В очередной субботний вечер, все более напоминавший, что на улице глубокая осень, под летящими с неба редкими снежинками, Макс привел Мару в Филармонию. Сегодня был вечер джаза. Программа состояла из популярных мелодий в исполнении ансамбля народных инструментов. Максу было любопытно, Мара согласно хлопала ресницами.
Но все переставало иметь значение, когда можно было просто сидеть в зале, держать тонкую ладонь в своей руке и, посмеиваясь, слушать «Караван» Эллингтона, срывающийся со струн домры. Мара же, поначалу пытавшаяся выглядеть серьезной, в результате все равно не выдержала и периодически тихонько хихикала. Голова ее иногда клонилась к его руке, где ей было бы куда уютнее, чем на спинке кресла, но потом она вспоминала, что вокруг люди, и снова выпрямляла плечи, заставляя себя смотреть на сцену, хотя с куда большим удовольствием рассматривала бы Вересова. Но, наверное, это было еще неприличнее, чем сидеть, перегнувшись через поручни кресла, уютно устроившись у него на груди.

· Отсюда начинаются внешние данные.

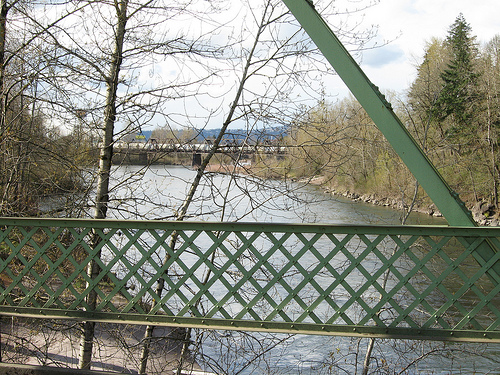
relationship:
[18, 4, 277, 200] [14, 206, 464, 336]
trees behind fence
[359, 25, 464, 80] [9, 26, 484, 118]
clouds in sky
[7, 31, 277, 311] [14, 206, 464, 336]
trees behind fence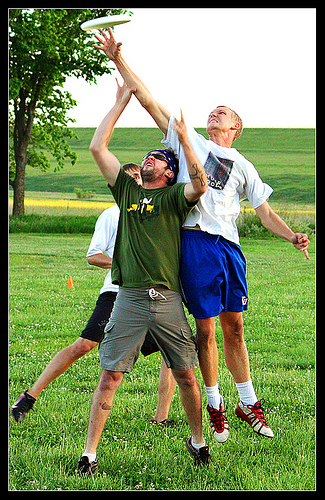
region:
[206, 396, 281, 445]
a pair of red and white cleats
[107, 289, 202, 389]
a pair of grey shorts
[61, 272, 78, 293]
a orange field cone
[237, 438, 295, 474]
a field of green grass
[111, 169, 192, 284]
a green tee shirt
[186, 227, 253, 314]
a pair of blue shorts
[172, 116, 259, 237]
a white tee shirt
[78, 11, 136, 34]
a white frisbie in the air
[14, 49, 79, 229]
a tree growing on the left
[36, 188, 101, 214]
yellow flowers growing in the field.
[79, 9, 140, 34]
yellow frisbee in air above men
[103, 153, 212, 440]
man in green shirt reaching for frisbee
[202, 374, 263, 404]
tall white socks on man on right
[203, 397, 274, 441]
red and white athletic shoes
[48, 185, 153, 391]
man in white behind other men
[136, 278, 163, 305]
white lace knot on pants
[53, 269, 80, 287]
small orange cone in grass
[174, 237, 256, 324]
blue shorts on man on right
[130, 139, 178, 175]
sunglasses on man in green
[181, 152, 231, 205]
cross tattoo on man in green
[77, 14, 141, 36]
White frisbee in iar.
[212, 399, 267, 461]
Person wearing red and white shoes.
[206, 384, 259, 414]
Person wearing white socks.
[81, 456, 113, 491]
Person wearing dark shoes.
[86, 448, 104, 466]
Person wearing white socks.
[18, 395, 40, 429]
Person wearing black shoes.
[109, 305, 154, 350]
Person wearing gray shorts.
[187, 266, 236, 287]
Person wearing blue shorts.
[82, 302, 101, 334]
Person wearing black shorts.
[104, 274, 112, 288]
Person wearing white shirt.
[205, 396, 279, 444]
Red cleats with black laces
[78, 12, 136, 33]
Frisby flying through the air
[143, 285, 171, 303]
Drawstring on a pair of shorts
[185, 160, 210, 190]
Tattoo on forearm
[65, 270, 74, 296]
Traffic cone sitting in the grass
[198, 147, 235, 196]
Design printed on T-shirts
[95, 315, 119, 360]
Side pocket of cargo shorts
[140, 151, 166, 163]
Sunglasses worn by frisbee player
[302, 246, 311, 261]
Extended pinky finger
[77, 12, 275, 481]
Men trying to catch a frisbee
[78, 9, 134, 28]
white frisbee in mid air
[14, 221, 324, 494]
field of green grass and small flowers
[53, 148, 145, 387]
man in white shirt behind other men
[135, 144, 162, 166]
sunglasses on face of man in green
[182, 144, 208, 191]
cross tattoo on man in greeb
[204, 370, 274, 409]
tall white socks on man on left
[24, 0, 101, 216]
tall tree in the background on left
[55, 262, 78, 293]
orange cone amid green field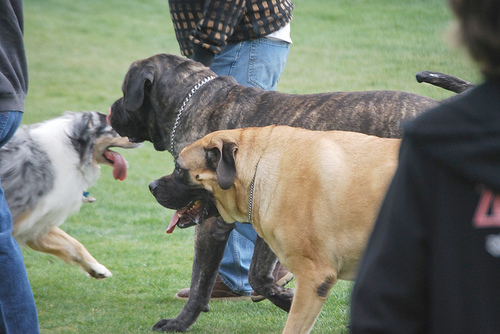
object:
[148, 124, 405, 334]
dog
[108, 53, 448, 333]
dog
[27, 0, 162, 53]
grass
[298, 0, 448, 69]
grass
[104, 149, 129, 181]
tounge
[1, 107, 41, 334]
jeans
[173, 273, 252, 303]
shoe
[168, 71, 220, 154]
chain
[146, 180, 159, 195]
nose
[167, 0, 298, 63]
sweater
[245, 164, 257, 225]
chain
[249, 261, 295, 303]
shoe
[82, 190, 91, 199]
tag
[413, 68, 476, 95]
tail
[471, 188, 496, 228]
letter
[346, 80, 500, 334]
hoodie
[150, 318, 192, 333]
paw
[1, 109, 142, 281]
dog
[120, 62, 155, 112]
ear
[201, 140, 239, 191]
ear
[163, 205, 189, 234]
tounge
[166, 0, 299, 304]
man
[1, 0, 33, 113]
sweater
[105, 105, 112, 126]
tounge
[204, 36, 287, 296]
jeans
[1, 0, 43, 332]
people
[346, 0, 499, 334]
people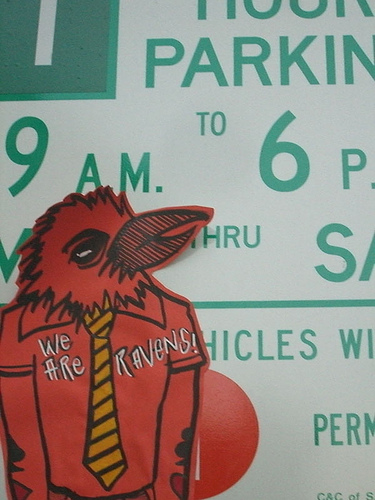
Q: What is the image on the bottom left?
A: Bird.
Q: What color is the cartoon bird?
A: Red.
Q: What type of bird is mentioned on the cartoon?
A: Ravens.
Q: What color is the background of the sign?
A: White.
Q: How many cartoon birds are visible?
A: One.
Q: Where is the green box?
A: Top left corner.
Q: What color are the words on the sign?
A: Green.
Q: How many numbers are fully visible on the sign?
A: Two.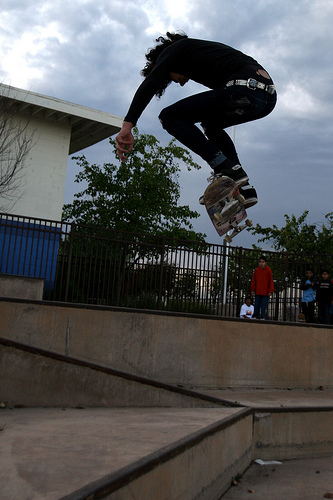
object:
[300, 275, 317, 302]
jacket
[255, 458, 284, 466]
paper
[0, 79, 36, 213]
branches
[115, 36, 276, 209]
boy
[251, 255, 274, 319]
boy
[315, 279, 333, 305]
sweater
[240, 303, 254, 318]
top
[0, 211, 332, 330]
fence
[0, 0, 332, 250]
clouds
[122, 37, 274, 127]
black shirt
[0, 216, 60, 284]
blue wall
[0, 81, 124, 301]
building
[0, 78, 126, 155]
roof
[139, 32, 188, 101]
hair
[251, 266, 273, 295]
red jacket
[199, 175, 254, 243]
skateboard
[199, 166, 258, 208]
feet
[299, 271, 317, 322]
boys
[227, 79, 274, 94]
belt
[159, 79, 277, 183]
pants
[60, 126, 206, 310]
trees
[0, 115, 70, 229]
wall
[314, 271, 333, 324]
boys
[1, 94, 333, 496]
park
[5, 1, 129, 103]
blue sky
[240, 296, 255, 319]
kid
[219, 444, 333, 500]
floor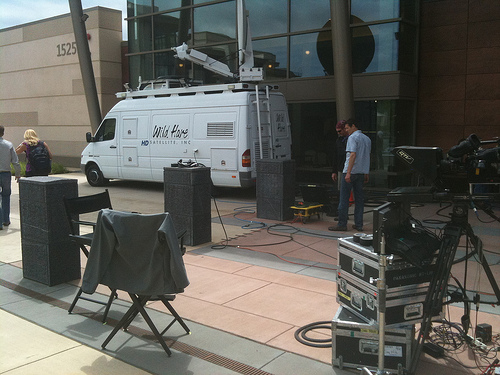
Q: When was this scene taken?
A: Yesterday.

Забавно, но будь у нее такой выбор, она не знала бы, что выбрать. Потому что всего и всегда было мало. Она превратилась в ужасную жадину с ним. И думала иногда о том, что их отношения — наконец, что-то взрослое и настоящее в ее биографии. И еще она безотчетно ощущала самое важное — это непроходящее.
Summertime ненадолго вернула ее к действительности и тут же погрузила в совсем уж безудержное веселье. Вспомнились снежинки за окном. Соло баяниста убило в ней приличного человека, и она все-таки уткнулась в рукав Максима, сдерживая смех.
Определенно, концерт произвел впечатление на обоих. Когда вышли на улицу, снег уже превратился в дождь, под ногами чавкала слякоть, и они почти бежали до машины, чтобы поскорее забраться в нее.
Поцеловав Мару в холодный нос, Вересов задал уже традиционный за прошедшие две недели вопрос:
— Домой?
Она потерлась щекой о шерстяную ткань его пальто и проговорила:
— Поздно уже. Домой.
Привычным маршрутом Макс вез их в Бровары. Дорога была сырой, скользкой и это давало повод растянуть поездку.
— Что завтра делать станем? — спросил он.
— Тебя Кирилл еще в розыск не объявил?
— С чего бы это вдруг? — хохотнул Макс.
Мара хмыкнула и деловито посмотрела на него.
— А ты дома почти не появляешься из-за моей персоны. Он вопросы задавать еще не начал?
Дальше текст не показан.